The key areas of growth included 24 per cent higher sales to the oil, gas and petrochemical sector and an increase of 42 per cent in cable exports including a 72 per cent increase in international markets (beyond the GCC region), it stated.

Commenting on the results, chairman Jamal Al Dhaheri said: “Our success in 2012 was the result of successful expansions in new markets and introduction of new products coupled with tight financial control.

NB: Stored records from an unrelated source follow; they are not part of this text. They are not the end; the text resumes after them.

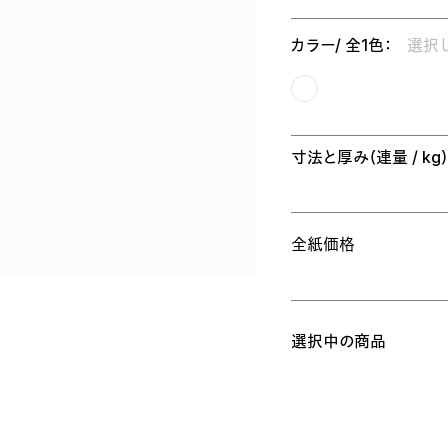
カラー/ 全1色：
選択
寸法と厚み
（連量 / kg
全紙価格
選択中の商品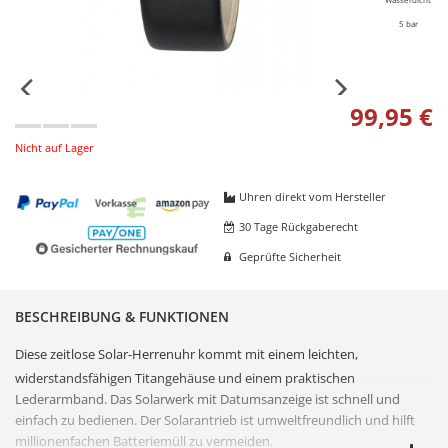
5 bar
99,95 €
Nicht auf Lager
Uhren direkt vom Hersteller
30 Tage Rückgaberecht
Geprüfte Sicherheit
BESCHREIBUNG & FUNKTIONEN
Diese zeitlose Solar-
Herrenuhr
kommt mit einem leichten,
widerstandsfähigen
Titan
gehäuse und einem praktischen
Lederarmband. Das Solarwerk mit Datumsanzeige ist schnell und
einfach zu bedienen. Der
Solarantrieb
ist umweltfreundlich und hilft
millionenfachen Batteriemüll zu vermeiden.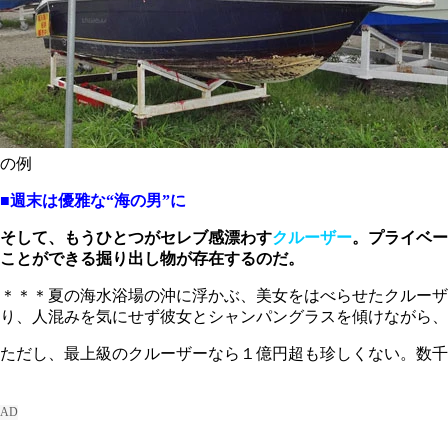
の例
■週末は優雅な“海の男”に
そして、もうひとつがセレブ感漂わす
クルーザー
。プライベー
ことができる掘り出し物が存在するのだ。
＊＊＊夏の海水浴場の沖に浮かぶ、美女をはべらせたクルーザ
り、人混みを気にせず彼女とシャンパングラスを傾けながら、
ただし、最上級のクルーザーなら１億円超も珍しくない。数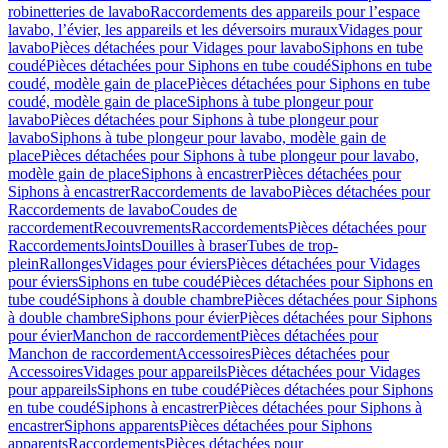
robinetteries de lavabo
Raccordements des appareils pour l’espace
lavabo, l’évier, les appareils et les déversoirs muraux
Vidages pour
lavabo
Pièces détachées pour Vidages pour lavabo
Siphons en tube
coudé
Pièces détachées pour Siphons en tube coudé
Siphons en tube
coudé, modèle gain de place
Pièces détachées pour Siphons en tube
coudé, modèle gain de place
Siphons à tube plongeur pour
lavabo
Pièces détachées pour Siphons à tube plongeur pour
lavabo
Siphons à tube plongeur pour lavabo, modèle gain de
place
Pièces détachées pour Siphons à tube plongeur pour lavabo,
modèle gain de place
Siphons à encastrer
Pièces détachées pour
Siphons à encastrer
Raccordements de lavabo
Pièces détachées pour
Raccordements de lavabo
Coudes de
raccordement
Recouvrements
Raccordements
Pièces détachées pour
Raccordements
Joints
Douilles à braser
Tubes de trop-
plein
Rallonges
Vidages pour éviers
Pièces détachées pour Vidages
pour éviers
Siphons en tube coudé
Pièces détachées pour Siphons en
tube coudé
Siphons à double chambre
Pièces détachées pour Siphons
à double chambre
Siphons pour évier
Pièces détachées pour Siphons
pour évier
Manchon de raccordement
Pièces détachées pour
Manchon de raccordement
Accessoires
Pièces détachées pour
Accessoires
Vidages pour appareils
Pièces détachées pour Vidages
pour appareils
Siphons en tube coudé
Pièces détachées pour Siphons
en tube coudé
Siphons à encastrer
Pièces détachées pour Siphons à
encastrer
Siphons apparents
Pièces détachées pour Siphons
apparents
Raccordements
Pièces détachées pour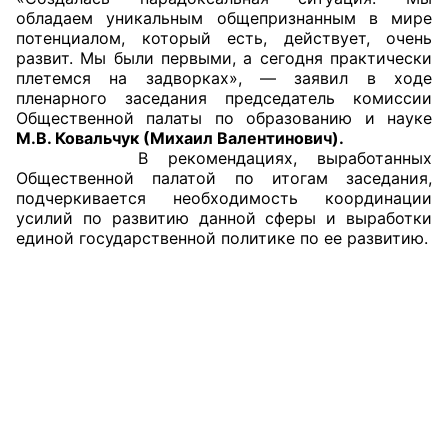
обладаем уникальным общепризнанным в мире
Аппарат ОП КО
потенциалом, который есть, действует, очень
развит. Мы были первыми, а сегодня практически
УСТАВ ГКУ “АППАРАТ ОП КО”
плетемся на задворках», — заявил в ходе
пленарного заседания председатель комиссии
Доходы руководителя за 2024 г.
Общественной палаты по образованию и науке
М.В. Ковальчук (Михаил Валентинович).
В рекомендациях, выработанных
Общественной палатой по итогам заседания,
подчеркивается необходимость координации
усилий по развитию данной сферы и выработки
единой государственной политике по ее развитию.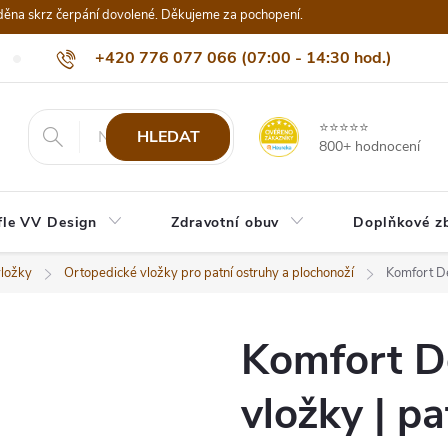
děna skrz čerpání dovolené. Děkujeme za pochopení.
+420 776 077 066 (07:00 - 14:30 hod.)
Nejčastější dotazy
Naši odběratelé
Doprava a platba
Be
info@eshop-vvdesign.cz
⭐⭐⭐⭐⭐
HLEDAT
800+ hodnocení
fle VV Design
Zdravotní obuv
Doplňkové z
vložky
Ortopedické vložky pro patní ostruhy a plochonoží
Komfort De
Komfort D
vložky | pa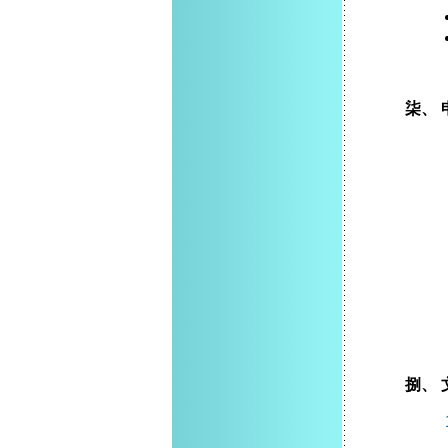
柒、
捌、 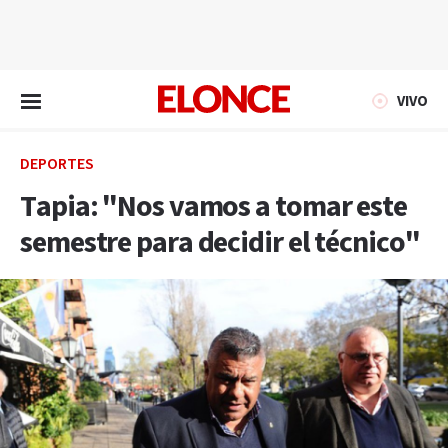
EN VIVO
VIVO
DEPORTES
Tapia: "Nos vamos a tomar este
semestre para decidir el técnico"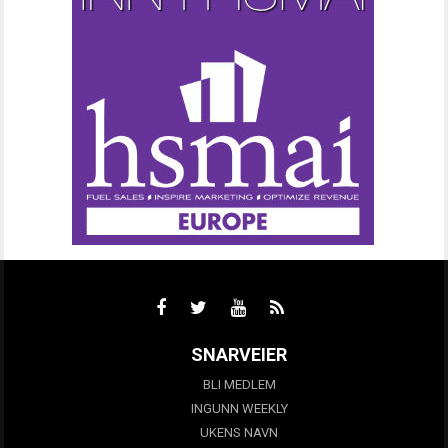
SNARVEIER
BLI MEDLEM
INGUNN WEEKLY
UKENS NAVN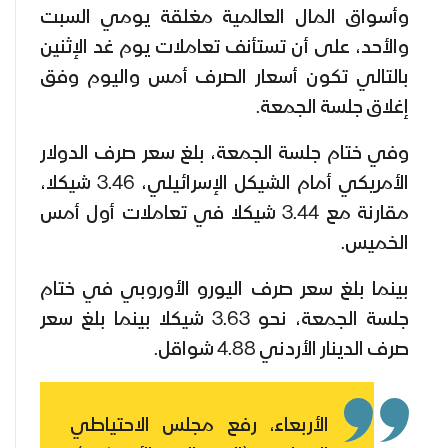
وأسواق المال العالمية مغلقة يومي السبت
والأحد، على أن تستأنف تعاملات يوم غد الإثنين
بالتالي تكون أسعار الصرف أمس واليوم وفق
إغلاق جلسة الجمعة.
وفي ختام جلسة الجمعة، بلغ سعر صرف الدولار
الأمريكي أمام الشيكل الإسرائيلي، 3.46 شيكلا،
مقارنة مع 3.44 شيكلا في تعاملات أول أمس
الخميس.
بينما بلغ سعر صرف اليورو الأوروبي في ختام
جلسة الجمعة، نحو 3.63 شيكلا بينما بلغ سعر
صرف الدينار الأردني 4.88 شواقل.
الأربعاء، رفع مجلس الاحتياطي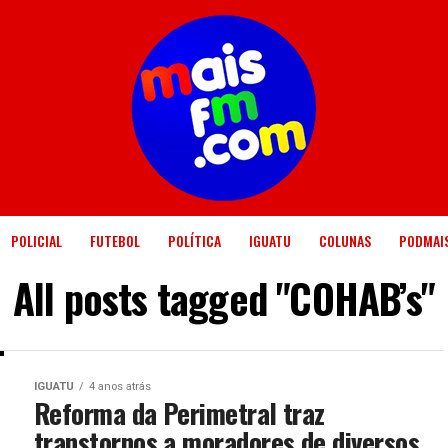
POLICIAL
FUTEBOL
POLÍTICA
IGUATU
COLUNAS
PODMAI
All posts tagged "COHAB’s"
IGUATU
4 anos atrás
Reforma da Perimetral traz
transtornos a moradores de diversos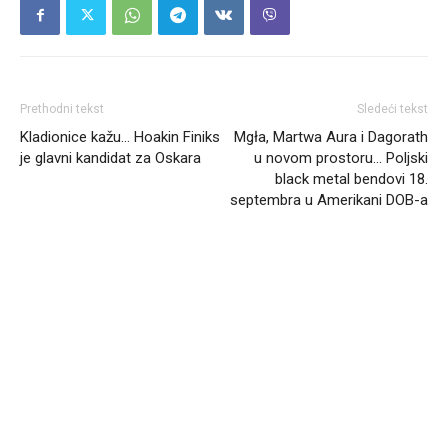
Prethodni tekst
Sledeći tekst
Kladionice kažu… Hoakin Finiks
Mgła, Martwa Aura i Dagorath
je glavni kandidat za Oskara
u novom prostoru… Poljski
black metal bendovi 18.
septembra u Amerikani DOB-a
Headliner.rs
http://Headliner.rs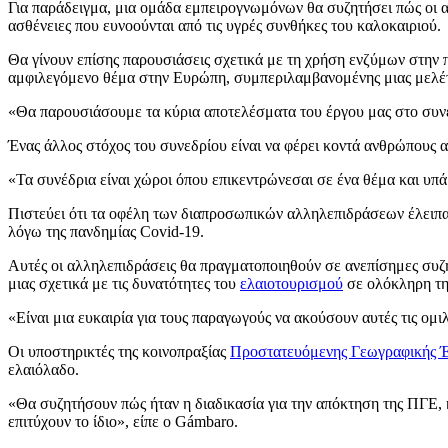
Για παράδειγμα, μια ομάδα εμπειρογνωμόνων θα συζητήσει πώς οι 
ασθένειες που ευνοούνται από τις υγρές συνθήκες του καλοκαιριού.
Θα γίνουν επίσης παρουσιάσεις σχετικά με τη χρήση ενζύμων στη
αμφιλεγόμενο θέμα στην Ευρώπη, συμπεριλαμβανομένης μιας μελέτ
«Θα παρουσιάσουμε τα κύρια αποτελέσματα του έργου μας στο συν
Ένας άλλος στόχος του συνεδρίου είναι να φέρει κοντά ανθρώπους απ
«Τα συνέδρια είναι χώροι όπου επικεντρώνεσαι σε ένα θέμα και υπ
Πιστεύει ότι τα οφέλη των διαπροσωπικών αλληλεπιδράσεων έλειπ
λόγω της πανδημίας Covid-19.
Αυτές οι αλληλεπιδράσεις θα πραγματοποιηθούν σε ανεπίσημες συζ
μιας σχετικά με τις δυνατότητες του
ελαιοτουρισμού
σε ολόκληρη τη
«Είναι μια ευκαιρία για τους παραγωγούς να ακούσουν αυτές τις ομιλ
Οι υποστηρικτές της κοινοπραξίας
Προστατευόμενης Γεωγραφικής Έ
ελαιόλαδο.
«Θα συζητήσουν πώς ήταν η διαδικασία για την απόκτηση της ΠΓΕ, κ
επιτύχουν το ίδιο», είπε ο Gámbaro.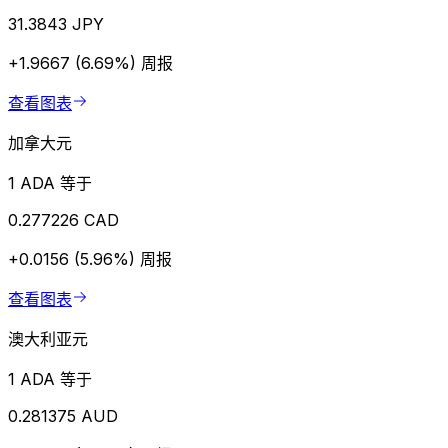
31.3843 JPY
+1.9667 (6.69%)
周报
查看图表
加拿大元
1 ADA 等于
0.277226 CAD
+0.0156 (5.96%)
周报
查看图表
澳大利亚元
1 ADA 等于
0.281375 AUD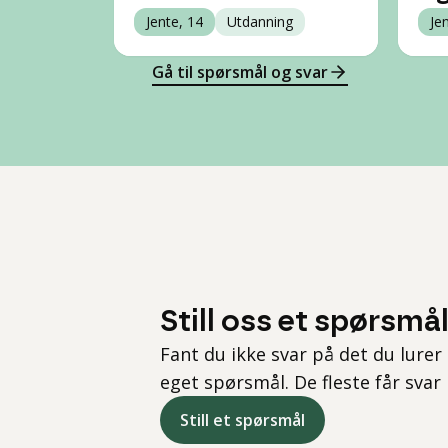
Jente, 14
Utdanning
Je
Gå til spørsmål og svar
Still oss et spørsmå
Fant du ikke svar på det du lurer 
eget spørsmål. De fleste får svar
Still et spørsmål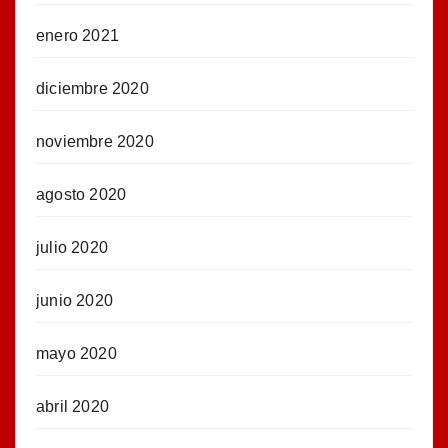
enero 2021
diciembre 2020
noviembre 2020
agosto 2020
julio 2020
junio 2020
mayo 2020
abril 2020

We have ventured into new sectors and markets across various territories.”

According to him, Ducab increased market share in the core market of the UAE despite increasingly difficult market conditions in 2012. “Our traditional strength in the home market was reinforced with innovative promotions to support the distribution chain,” he stated.

Al Dhaheri pointed out that Ducab remained financially strong and was able to slash borrowings by Dh198 million during the year.

The core business profitability was up 10 per cent from the previous year and the board agreed to increase dividend to shareholders by 25 per cent, he observed.

Another highlight was the first full year of operation of Ducab HV, the Dh500 million high voltage cable plant that opened during the previous financial year.

In addition to supplying high voltage cables to both its utility partners, Adwea and Dewa, Ducab HV was successful in winning its first major export order for Kuwait’s Ministry of Electricity and Water valued at Dh62 million.